Der Verlust Schlesiens 1945 bedeutete auch das Ende der Kirchen in der bisherigen Form
Kirchenstrukturen und -gemeinden, ob katholisch oder evangelisch, gingen in den Nachkriegsmonaten in polnische Hände über.
Der 8. Mai 1945 war das Ende des Zweiten Weltkrieges, aber Frieden war noch nicht eingekehrt. Der Beschluss der Alliierten, Deutsche aus den nun dem polnischen Staat zugehörigen Gebieten wie Schlesien auszusiedeln, hatte auch unmittelbare Folgen für die christlichen Kirchen, die wie die Bevölkerung auf ein Verbleiben in Schlesien hofften. Wie die Menschen wurden die katholische Kirche und die evangelische Kirche der Altpreußischen Union in die Unsicherheit ihrer weiteren Existenz auf dem schlesischen Boden geworfen. Das unfriedliche erste Jahr nach dem Kriegsende war daher für beide Kirchen von größten und dramatischen Veränderungen geprägt und ihnen geht die Dissertation „Das christliche Schlesien 1945/46“ nach.
Angefangen bei den besonderen Vollmachten der polnischen Kardinals Augustyn Hlond bis zu den Gläubigen der vielen Gemeinden möchte das Buch ein Jahr beschreiben, in dem der Prozess der Änderung kirchlicher Strukturen und deutschen kirchlichen Lebens beider Konfessionen hin zu einer polnischen katholischen Kirche stattgefunden hat. Dabei erlebten die deutschen und polnischen katholischen Priester, die evangelischen Pfarrer, die Gläubigen beider Konfessionen und beider Nationen dieses Jahr sehr verscheiden, ganz abhängig davon, welche traumatischen Spuren der Krieg bei ihnen hinterlassen hatte, ob sie hatten fliehen müssen, ob sie mit Gewalt aus ihrer Heimat verdrängt wurden, wie lange ihre Gemeinde Bestand hatte und wie sehr ihnen der Glaube helfen konnte.

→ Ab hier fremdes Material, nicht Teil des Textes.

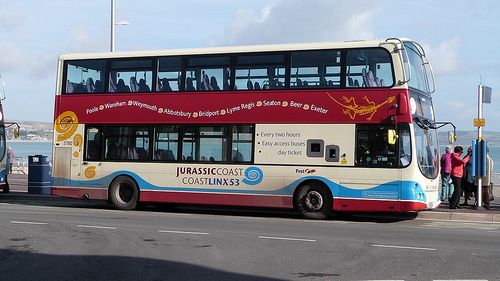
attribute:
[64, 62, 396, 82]
deck — upper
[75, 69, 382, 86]
passenger seats — empty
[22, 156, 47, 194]
bin — blue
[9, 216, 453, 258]
lines — white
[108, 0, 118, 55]
pole — light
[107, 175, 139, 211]
wheel — rear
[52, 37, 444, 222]
bus — Red, white, and blue, double-decker, double decker, large, colorful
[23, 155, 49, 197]
trashcan — blue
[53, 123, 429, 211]
deck — lower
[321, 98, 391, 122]
skeleton — dinosaur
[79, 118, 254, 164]
windows — Passenger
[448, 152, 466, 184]
coat — red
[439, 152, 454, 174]
jacket — fuchsia colored 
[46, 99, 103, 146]
spiral — bright yellow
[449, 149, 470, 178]
coat — red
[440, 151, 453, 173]
jacket — purple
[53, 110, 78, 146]
paint — yellow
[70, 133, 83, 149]
paint — yellow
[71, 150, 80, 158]
paint — yellow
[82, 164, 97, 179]
paint — yellow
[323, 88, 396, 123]
paint — yellow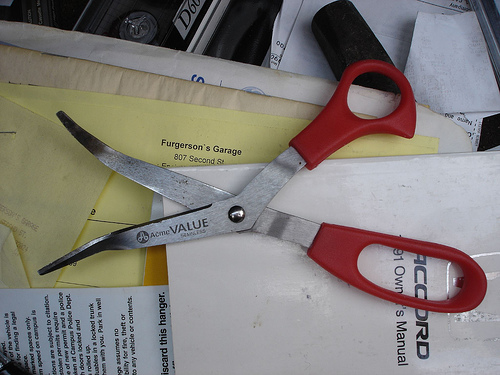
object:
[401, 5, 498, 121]
paper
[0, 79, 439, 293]
yellow paper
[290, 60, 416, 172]
handles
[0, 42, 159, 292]
paper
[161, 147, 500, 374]
paper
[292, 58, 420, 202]
microphone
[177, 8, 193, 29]
letter d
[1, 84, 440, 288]
receipt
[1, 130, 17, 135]
staple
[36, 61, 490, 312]
scissors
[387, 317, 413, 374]
word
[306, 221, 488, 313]
handle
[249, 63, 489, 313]
opening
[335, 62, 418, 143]
opening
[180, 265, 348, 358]
manual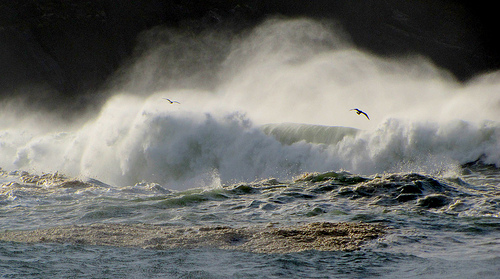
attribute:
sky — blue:
[0, 2, 498, 127]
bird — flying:
[345, 107, 370, 117]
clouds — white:
[0, 1, 493, 122]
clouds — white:
[171, 40, 360, 146]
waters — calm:
[3, 199, 498, 277]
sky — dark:
[0, 0, 499, 104]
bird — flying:
[347, 101, 374, 123]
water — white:
[85, 51, 317, 181]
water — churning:
[239, 162, 466, 248]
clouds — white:
[188, 44, 373, 156]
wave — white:
[0, 93, 499, 193]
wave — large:
[1, 18, 498, 189]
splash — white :
[90, 79, 467, 208]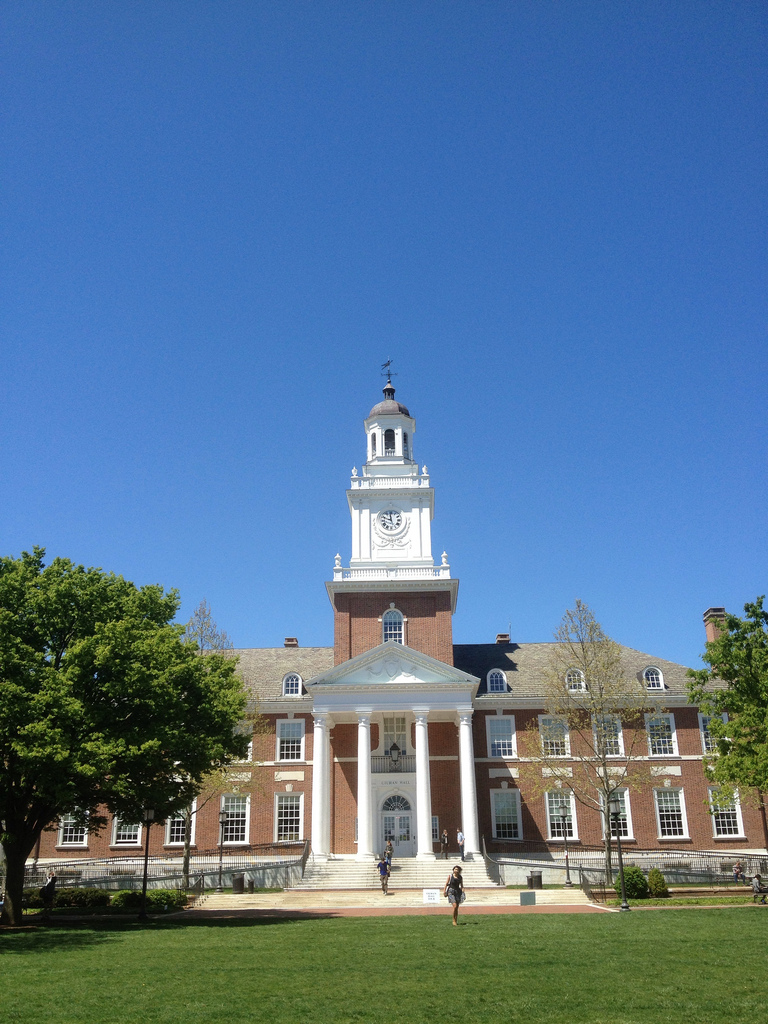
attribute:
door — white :
[361, 777, 419, 871]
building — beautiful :
[21, 350, 756, 900]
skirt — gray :
[446, 884, 463, 903]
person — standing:
[455, 828, 465, 859]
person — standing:
[439, 826, 449, 858]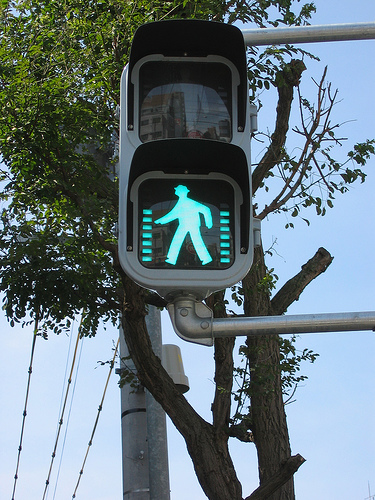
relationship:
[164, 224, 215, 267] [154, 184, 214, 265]
pants on man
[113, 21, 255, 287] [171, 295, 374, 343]
light on pole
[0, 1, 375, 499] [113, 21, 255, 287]
tree behind light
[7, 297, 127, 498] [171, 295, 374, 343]
lines behind pole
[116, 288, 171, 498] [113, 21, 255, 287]
pole behind light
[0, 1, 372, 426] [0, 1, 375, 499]
leaves on tree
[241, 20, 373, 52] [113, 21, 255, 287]
pole holding light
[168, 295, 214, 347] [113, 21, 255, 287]
joint holding top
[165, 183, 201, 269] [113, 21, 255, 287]
man on device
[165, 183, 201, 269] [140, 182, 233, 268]
man on sign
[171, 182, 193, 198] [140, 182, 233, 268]
head on sign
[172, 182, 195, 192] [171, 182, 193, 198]
hat on head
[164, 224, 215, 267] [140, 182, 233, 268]
legs on sign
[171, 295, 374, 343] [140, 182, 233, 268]
pole holding sign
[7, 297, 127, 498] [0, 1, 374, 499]
lines in air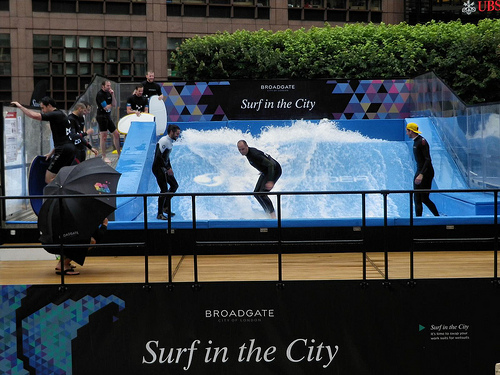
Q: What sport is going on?
A: Surfing.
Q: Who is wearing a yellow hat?
A: Person in water to right.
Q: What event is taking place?
A: Surf in the city.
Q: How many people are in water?
A: 3.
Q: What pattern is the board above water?
A: Triangles.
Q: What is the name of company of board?
A: Broadgate.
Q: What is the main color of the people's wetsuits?
A: Black.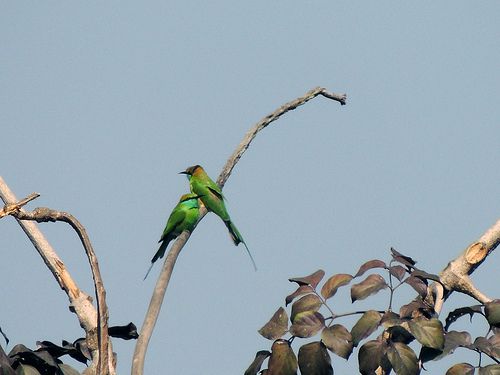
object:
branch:
[132, 85, 347, 372]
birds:
[120, 159, 251, 261]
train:
[365, 22, 457, 95]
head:
[179, 159, 204, 179]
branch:
[234, 63, 361, 142]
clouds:
[392, 31, 459, 112]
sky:
[350, 47, 490, 98]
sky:
[15, 7, 474, 219]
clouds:
[190, 290, 283, 347]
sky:
[9, 9, 472, 334]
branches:
[1, 177, 121, 373]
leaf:
[319, 267, 359, 299]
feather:
[225, 220, 265, 283]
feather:
[145, 241, 168, 281]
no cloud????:
[430, 71, 469, 138]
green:
[196, 180, 211, 187]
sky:
[324, 7, 500, 237]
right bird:
[181, 162, 253, 268]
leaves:
[247, 249, 498, 374]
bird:
[147, 189, 204, 265]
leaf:
[404, 310, 445, 355]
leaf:
[352, 256, 386, 278]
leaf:
[258, 304, 290, 341]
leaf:
[105, 320, 139, 342]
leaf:
[321, 321, 353, 361]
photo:
[0, 4, 500, 375]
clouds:
[0, 0, 500, 164]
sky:
[3, 15, 201, 207]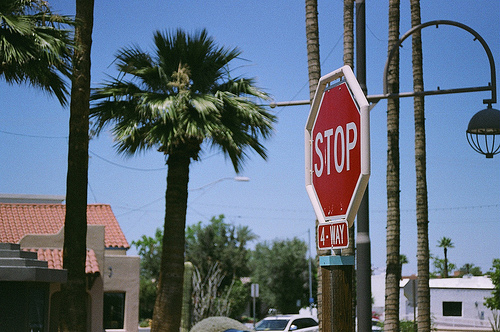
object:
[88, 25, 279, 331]
palm tree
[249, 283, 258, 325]
pole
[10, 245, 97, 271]
roof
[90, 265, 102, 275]
tile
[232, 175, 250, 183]
street light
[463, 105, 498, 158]
street light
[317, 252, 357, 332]
post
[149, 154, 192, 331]
trunk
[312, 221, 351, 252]
sign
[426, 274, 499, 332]
building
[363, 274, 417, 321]
building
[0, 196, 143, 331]
building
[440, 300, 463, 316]
window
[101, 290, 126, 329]
window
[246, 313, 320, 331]
car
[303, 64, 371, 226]
stop sign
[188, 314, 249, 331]
rock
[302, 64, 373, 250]
white border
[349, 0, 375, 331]
pole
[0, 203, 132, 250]
tile roof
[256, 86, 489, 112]
pole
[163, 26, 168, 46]
leaf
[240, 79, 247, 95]
leaf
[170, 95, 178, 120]
leaf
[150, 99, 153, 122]
leaf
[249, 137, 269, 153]
leaf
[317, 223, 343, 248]
4-way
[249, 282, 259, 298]
sign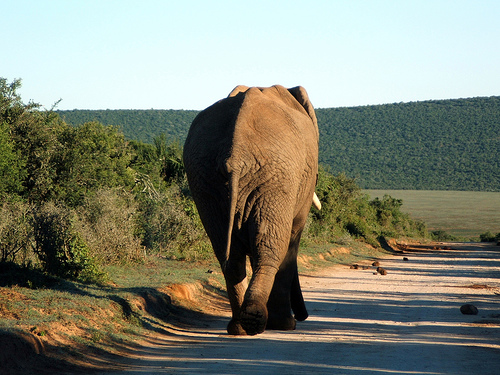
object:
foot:
[237, 298, 270, 335]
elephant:
[182, 83, 323, 333]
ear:
[227, 84, 250, 96]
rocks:
[375, 266, 388, 277]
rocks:
[347, 265, 358, 270]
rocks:
[372, 259, 377, 265]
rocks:
[370, 270, 376, 280]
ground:
[56, 241, 499, 374]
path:
[0, 241, 499, 375]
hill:
[35, 95, 498, 188]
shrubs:
[477, 228, 497, 242]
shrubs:
[24, 199, 109, 286]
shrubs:
[21, 193, 113, 285]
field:
[356, 189, 498, 241]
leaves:
[46, 142, 53, 149]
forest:
[0, 79, 402, 282]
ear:
[286, 86, 317, 138]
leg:
[244, 201, 291, 299]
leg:
[192, 208, 250, 314]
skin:
[248, 119, 296, 140]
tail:
[226, 177, 242, 261]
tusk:
[309, 191, 321, 210]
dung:
[457, 301, 479, 315]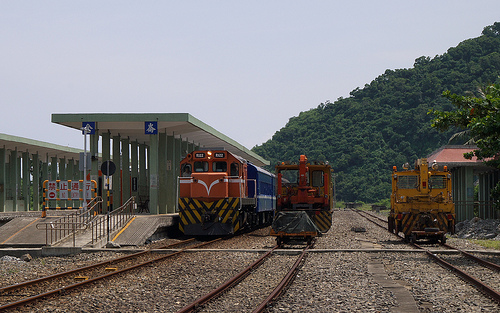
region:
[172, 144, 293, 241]
passenger train on left track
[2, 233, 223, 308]
train track on left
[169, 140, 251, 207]
orange front of train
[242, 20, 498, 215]
dark green leafy hillside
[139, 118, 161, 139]
blue sign on train platform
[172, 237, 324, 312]
train track in middle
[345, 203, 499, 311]
train track on right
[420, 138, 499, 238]
building with red roof on right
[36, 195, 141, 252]
handrails on sloped ramp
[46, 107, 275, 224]
passenger platform near train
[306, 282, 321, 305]
pebbles near the track.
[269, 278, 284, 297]
track made of steel.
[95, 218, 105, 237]
railing near the platform.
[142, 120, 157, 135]
sign on the platform.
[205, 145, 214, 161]
light on the train.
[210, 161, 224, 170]
window on the train.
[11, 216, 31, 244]
yellow paint on the platform.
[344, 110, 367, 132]
trees on the hillside.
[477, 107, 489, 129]
leaves on the tree.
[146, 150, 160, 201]
beam on the platform.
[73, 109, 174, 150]
the signs are blue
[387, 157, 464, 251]
the vehicle is orange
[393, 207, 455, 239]
orange and black stripes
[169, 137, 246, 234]
front of train is red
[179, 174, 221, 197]
white lines on train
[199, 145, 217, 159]
light on the train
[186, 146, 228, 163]
white numbers on the train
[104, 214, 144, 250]
yellow line on the pavement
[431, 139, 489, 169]
the roof is red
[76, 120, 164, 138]
white pictures on the signs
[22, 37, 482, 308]
this is at a transit stop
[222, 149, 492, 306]
these push trains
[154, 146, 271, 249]
this is a train engine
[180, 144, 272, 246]
the train engine is orange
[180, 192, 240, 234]
the trains bumper is striped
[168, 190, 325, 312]
the bumper is striped yellow and black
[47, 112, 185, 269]
this is a train platform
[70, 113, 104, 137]
this sign is blue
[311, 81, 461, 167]
the hillside is covered in trees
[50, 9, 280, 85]
the sky is overcast and gray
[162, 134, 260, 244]
red train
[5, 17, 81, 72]
white clouds in blue sky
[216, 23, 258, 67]
white clouds in blue sky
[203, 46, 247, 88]
white clouds in blue sky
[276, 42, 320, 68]
white clouds in blue sky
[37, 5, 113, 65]
white clouds in blue sky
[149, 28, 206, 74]
white clouds in blue sky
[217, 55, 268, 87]
white clouds in blue sky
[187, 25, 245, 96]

Obwohl die Zugehörigkeit Schlesiens zu Polen längst beschlossen war, bestand in der Bevölkerung dennoch eine große Unsicherheit bezüglich der Zukunft Schlesiens. Und diese Unsicherheit gepaart mit der Hoffnung auf ein deutsches Schlesien prägte auch das kirchliche Leben. Mitglieder des Domkapitels zweifelten an der Rechtmäßigkeit der Hlondschen Vollmachten, mit denen eine polnische katholische Kirche auf schlesischem Boden initiiert wurde.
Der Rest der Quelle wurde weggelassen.